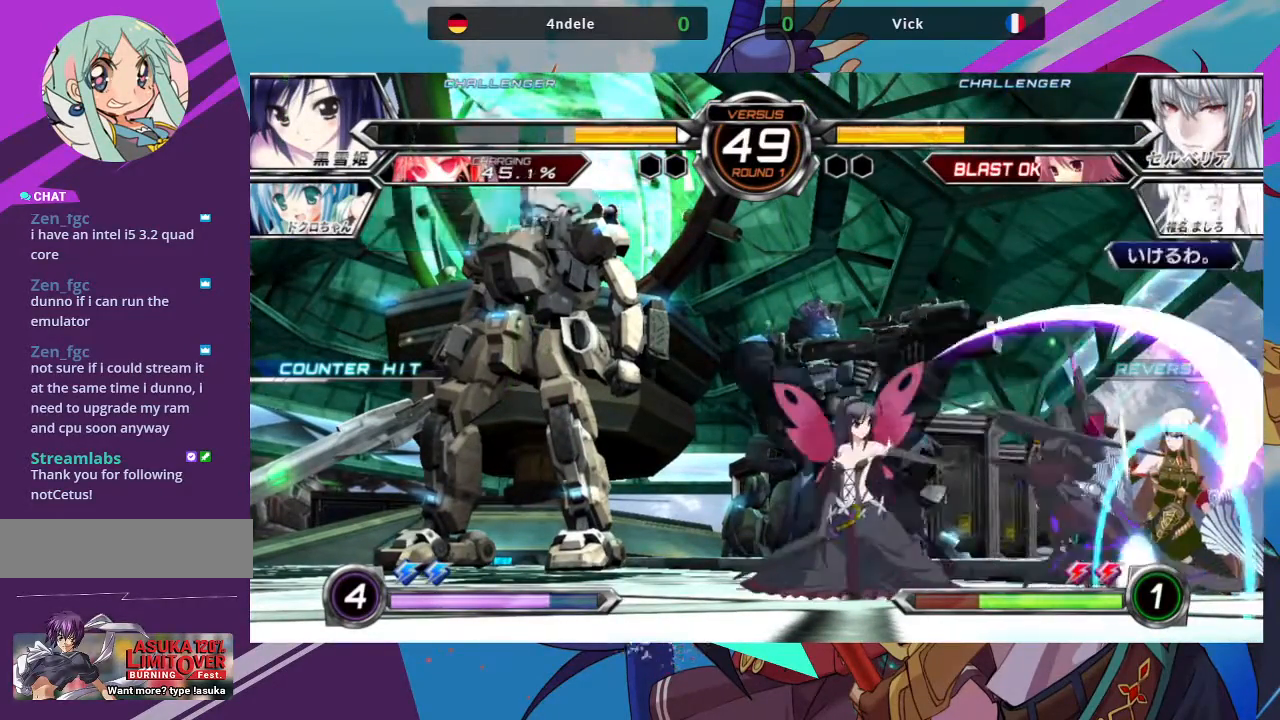
{"dt_ms": 500, "buttons": ["SQUARE", "TRIANGLE"], "left_stick": "down", "events": [[333, "left_stick", "down"], [483, "SQUARE", "down"], [483, "TRIANGLE", "down"]]}
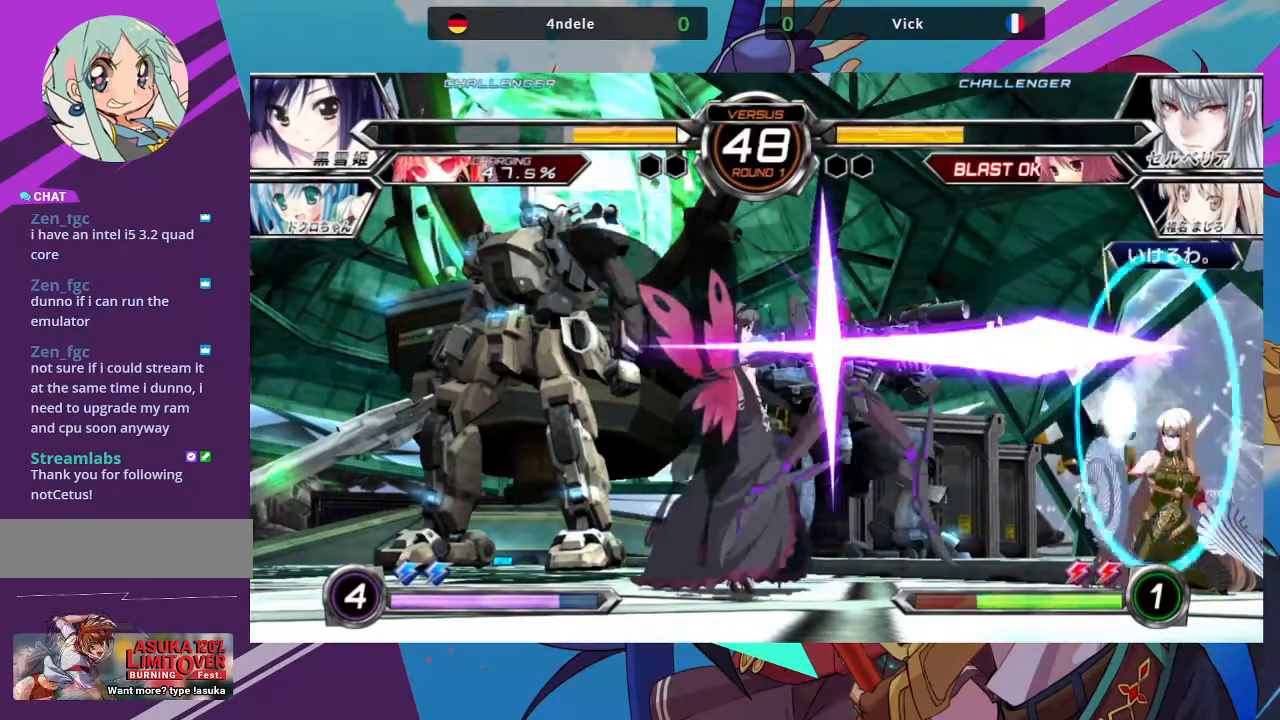
{"dt_ms": 500, "buttons": [], "left_stick": "down", "events": [[100, "SQUARE", "up"], [100, "TRIANGLE", "up"]]}
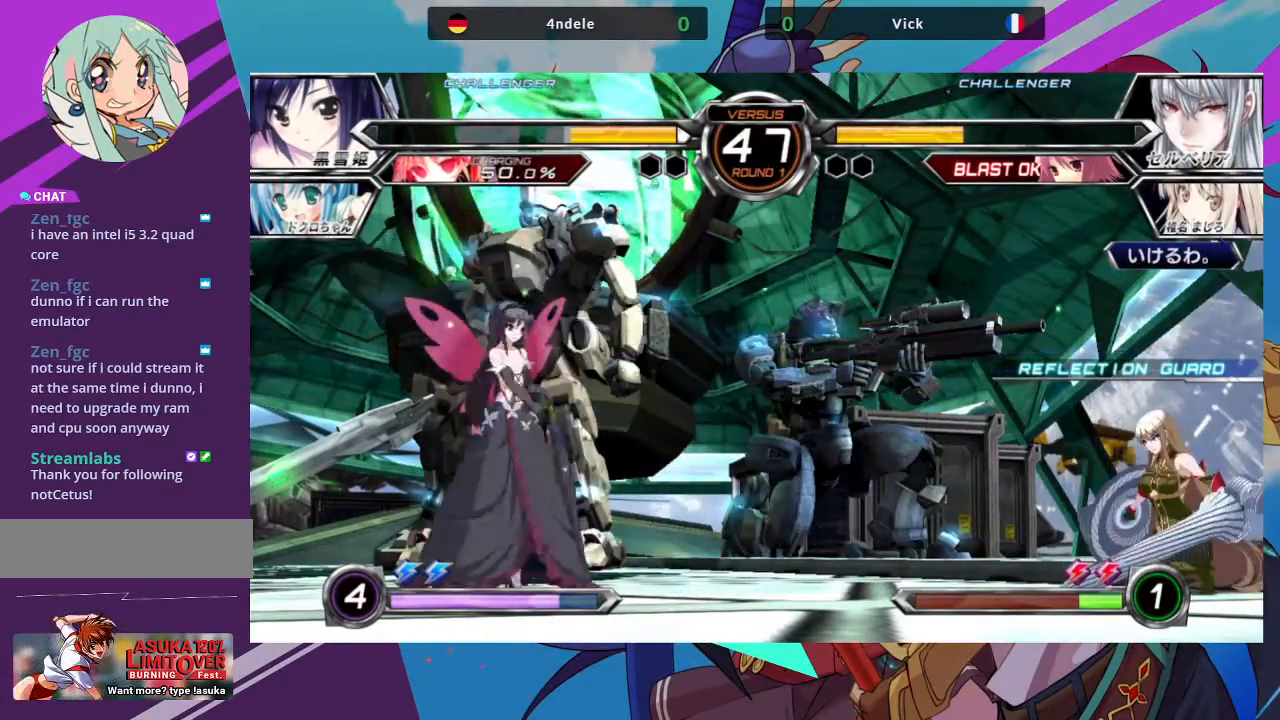
{"dt_ms": 500, "buttons": [], "left_stick": "center", "events": [[183, "left_stick", "center"], [250, "left_stick", "left"], [333, "left_stick", "down"], [400, "left_stick", "right"], [417, "R1", "down"], [483, "left_stick", "center"], [500, "R1", "up"]]}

WHAT THE TASK REQUIRES ->
Pick every line of the data that includes the string "TRIANGLE".

RESPONSE ->
{"dt_ms": 500, "buttons": ["SQUARE", "TRIANGLE"], "left_stick": "down", "events": [[333, "left_stick", "down"], [483, "SQUARE", "down"], [483, "TRIANGLE", "down"]]}
{"dt_ms": 500, "buttons": [], "left_stick": "down", "events": [[100, "SQUARE", "up"], [100, "TRIANGLE", "up"]]}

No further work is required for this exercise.